• _Exercise aim_:
Look at every line below and count those containing "parece". Answer with the number only.

Page-level text extractions
· · · ·
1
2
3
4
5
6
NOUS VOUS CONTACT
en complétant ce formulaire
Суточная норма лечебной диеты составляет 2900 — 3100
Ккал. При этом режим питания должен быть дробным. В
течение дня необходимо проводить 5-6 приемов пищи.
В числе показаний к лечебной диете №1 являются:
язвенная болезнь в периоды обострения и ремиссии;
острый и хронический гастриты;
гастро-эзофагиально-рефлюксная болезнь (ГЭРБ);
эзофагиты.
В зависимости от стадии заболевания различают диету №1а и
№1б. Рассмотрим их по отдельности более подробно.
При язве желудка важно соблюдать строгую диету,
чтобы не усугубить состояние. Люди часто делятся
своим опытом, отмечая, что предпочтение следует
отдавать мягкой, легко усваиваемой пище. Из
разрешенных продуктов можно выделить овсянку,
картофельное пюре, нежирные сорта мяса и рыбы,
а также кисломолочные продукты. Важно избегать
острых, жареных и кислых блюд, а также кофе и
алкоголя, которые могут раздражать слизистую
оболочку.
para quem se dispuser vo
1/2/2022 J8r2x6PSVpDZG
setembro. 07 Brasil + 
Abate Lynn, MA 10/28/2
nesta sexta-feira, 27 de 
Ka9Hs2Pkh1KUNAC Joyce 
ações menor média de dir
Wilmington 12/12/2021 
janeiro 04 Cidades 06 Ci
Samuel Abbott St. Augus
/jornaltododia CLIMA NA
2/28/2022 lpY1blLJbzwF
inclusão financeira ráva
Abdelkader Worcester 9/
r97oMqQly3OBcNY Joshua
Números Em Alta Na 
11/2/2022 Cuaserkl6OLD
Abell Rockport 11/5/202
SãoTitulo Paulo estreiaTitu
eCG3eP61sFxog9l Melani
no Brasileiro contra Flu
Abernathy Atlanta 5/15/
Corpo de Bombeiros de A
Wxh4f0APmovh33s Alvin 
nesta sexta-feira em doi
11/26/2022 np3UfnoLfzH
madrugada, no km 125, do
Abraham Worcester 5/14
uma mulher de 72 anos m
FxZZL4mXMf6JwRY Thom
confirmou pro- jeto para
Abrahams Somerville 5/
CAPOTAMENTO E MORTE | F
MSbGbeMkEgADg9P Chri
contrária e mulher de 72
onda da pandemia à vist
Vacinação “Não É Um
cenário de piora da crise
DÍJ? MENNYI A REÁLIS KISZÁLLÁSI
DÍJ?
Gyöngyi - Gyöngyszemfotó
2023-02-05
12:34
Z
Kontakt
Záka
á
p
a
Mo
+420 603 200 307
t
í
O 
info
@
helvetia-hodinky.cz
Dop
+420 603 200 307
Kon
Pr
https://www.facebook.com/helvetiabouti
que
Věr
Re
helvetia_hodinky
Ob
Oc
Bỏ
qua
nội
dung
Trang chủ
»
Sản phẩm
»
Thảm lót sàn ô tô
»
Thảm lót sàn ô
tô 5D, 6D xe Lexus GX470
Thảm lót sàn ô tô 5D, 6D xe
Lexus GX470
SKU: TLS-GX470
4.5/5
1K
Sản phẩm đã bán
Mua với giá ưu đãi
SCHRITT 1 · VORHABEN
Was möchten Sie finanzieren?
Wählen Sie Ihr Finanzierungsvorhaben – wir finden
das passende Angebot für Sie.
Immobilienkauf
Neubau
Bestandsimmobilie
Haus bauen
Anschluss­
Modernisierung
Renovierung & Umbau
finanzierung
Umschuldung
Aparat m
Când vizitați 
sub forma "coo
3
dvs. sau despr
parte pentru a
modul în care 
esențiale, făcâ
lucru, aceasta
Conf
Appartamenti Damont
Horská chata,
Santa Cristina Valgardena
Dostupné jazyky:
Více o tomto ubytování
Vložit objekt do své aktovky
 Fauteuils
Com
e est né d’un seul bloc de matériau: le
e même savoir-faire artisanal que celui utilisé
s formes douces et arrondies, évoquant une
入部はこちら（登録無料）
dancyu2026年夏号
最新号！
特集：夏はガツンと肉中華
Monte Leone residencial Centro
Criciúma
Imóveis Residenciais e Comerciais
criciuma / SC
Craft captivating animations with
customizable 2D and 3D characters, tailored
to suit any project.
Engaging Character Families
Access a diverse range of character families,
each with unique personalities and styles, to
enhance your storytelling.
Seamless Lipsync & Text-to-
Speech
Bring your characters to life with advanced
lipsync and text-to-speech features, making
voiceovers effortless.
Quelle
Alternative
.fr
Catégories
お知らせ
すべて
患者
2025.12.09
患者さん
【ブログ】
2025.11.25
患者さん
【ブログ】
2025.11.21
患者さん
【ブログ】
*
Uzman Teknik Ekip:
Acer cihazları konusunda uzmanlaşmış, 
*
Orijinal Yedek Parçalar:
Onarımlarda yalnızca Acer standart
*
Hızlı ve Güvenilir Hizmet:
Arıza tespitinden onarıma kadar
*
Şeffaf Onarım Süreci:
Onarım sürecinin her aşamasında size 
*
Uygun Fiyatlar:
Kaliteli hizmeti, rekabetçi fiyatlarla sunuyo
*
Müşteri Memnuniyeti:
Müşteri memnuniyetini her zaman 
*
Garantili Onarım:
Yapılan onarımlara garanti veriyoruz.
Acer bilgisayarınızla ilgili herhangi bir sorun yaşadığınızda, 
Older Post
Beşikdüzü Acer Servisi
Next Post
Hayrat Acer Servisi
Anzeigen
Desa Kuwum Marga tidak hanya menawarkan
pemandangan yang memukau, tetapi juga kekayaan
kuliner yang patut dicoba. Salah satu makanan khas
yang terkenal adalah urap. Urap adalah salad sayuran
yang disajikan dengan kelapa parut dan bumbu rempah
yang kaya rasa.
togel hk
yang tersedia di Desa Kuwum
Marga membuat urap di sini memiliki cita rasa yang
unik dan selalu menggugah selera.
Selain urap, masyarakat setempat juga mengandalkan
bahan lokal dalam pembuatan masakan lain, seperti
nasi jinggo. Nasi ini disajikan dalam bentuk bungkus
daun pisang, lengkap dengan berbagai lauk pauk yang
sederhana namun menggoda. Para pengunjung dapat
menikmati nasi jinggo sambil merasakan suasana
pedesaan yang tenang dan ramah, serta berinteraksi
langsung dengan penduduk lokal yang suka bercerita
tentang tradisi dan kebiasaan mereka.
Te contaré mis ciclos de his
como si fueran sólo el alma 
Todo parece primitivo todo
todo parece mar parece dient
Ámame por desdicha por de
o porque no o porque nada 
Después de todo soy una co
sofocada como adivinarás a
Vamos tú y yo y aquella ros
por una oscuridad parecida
· · · ·
• _Exercise result_:
2